David recibió tratamiento psiquiátrico en Timberlawn, y luego vivió en una residencia, en libertad vigilada y bajo supervisión psiquiátrica, hasta 1984. Para entonces ya nadie se acordaba del caso, pero como he dicho antes, yo había hecho amigos en Texas, y los tejanos son muy buenos en eso de mantener relaciones. En Navidad recibí cartas y tarjetas de mis amigos de Dallas, y uno me enviaba un artículo de periódico. David, decía el artículo, quedaría en libertad, y sin la obligación de recibir supervisión psiquiátrica, a partir del 29 de diciembre. En esa fecha cumplía dieciocho años. Su expediente como delincuente juvenil sería destruido, y recibiría su parte de la herencia de un millón doscientos mil dólares dejada por sus padres.

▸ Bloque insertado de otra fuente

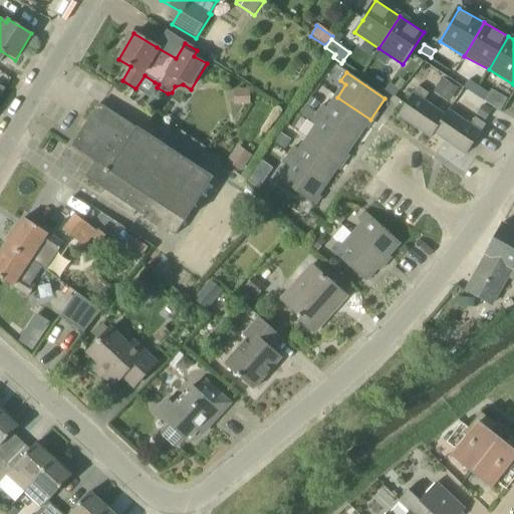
[(468,81),(464,88),(474,94),(478,88),(468,81)]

Había una última vuelta de tuerca, o al menos algo que me pareció una especie de reconocimiento de los miedos que la gente que vive en una sociedad de ciudadanos armados no puede nunca olvidar del todo. El reparto de la herencia había sido acordado por los hermanos de David, que al parecer deseaban dar a éste su parte de la fortuna familiar. Pero lo interesante es que habían puesto como condición que su hermano no estudiara en la Universidad de Texas, en Austin, ni en la Universidad Metodista del Sur, en Dallas, dada la cercanía de estos centros a sus respectivos domicilios.